As the US (and others) have stepped up their contacts with Taiwan, Beijing stepped up its harassment of Taipei. It has repeatedly flown several types of military aircraft through the mid-point of the straits, which it seemed no longer recognize even in the declaratory policy. China has also conducted military exercises over Taiwan’s eastern waters, according to reports. The media often notes that Beijing recognizes Taiwan as an errant province. This is fine as far it is goes, but what is unsaid is important too.

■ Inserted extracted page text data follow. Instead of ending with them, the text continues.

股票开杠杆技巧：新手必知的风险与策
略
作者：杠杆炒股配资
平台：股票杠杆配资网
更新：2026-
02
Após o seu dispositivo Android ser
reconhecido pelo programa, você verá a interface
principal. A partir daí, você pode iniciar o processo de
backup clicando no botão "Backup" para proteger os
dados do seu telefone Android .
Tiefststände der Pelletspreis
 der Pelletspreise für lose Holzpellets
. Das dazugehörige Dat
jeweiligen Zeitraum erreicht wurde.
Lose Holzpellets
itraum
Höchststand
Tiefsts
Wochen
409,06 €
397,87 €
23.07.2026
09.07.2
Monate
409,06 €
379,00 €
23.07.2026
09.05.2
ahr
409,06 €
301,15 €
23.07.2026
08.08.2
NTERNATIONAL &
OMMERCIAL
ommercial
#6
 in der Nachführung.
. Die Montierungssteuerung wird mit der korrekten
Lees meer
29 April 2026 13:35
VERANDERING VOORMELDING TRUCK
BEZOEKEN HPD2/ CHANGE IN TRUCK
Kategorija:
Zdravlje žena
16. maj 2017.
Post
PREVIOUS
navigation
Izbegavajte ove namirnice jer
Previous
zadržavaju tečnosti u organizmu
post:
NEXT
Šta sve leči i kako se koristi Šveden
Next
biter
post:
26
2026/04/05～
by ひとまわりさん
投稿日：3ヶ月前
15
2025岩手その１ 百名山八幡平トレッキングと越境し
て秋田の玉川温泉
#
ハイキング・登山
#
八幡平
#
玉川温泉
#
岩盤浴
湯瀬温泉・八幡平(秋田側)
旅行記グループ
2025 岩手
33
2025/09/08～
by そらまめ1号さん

The United States and most countries do too, and in 1978, when the US cleared strategic ambiguity and embraced a one-China policy, it was not done under the pressure that Beijing has exerted on some countries. Nor was it done under the illusion that China would become like the US. It was done under realpolitik calculations under the rubric of the Cold War.
Beijing is signaling that it is serious when it says that Taiwan is a red line. Xi has demonstrated his resolve on such issues repeatedly: Hong Kong and Macau, on the Himalayan border with India, and the militarization of some things that are hardly islands in the South China Sea. In Afghanistan, the US-supported the opposition to the Soviet-backed government, much to its later chagrin. It saddled Moscow with a costly war, its Vietnam, some said, to keep control, which, it ultimately failed to achieve. The stepped-up US-Taiwan engagement, the possibility of a trade pact (endorsed by at least 50 Senators, according to reports), and some even talk about a mutual defense agreement, is putting more pressure on Beijing. The decibel of its protest should be on the radar screen of businesses, investors, and policymakers.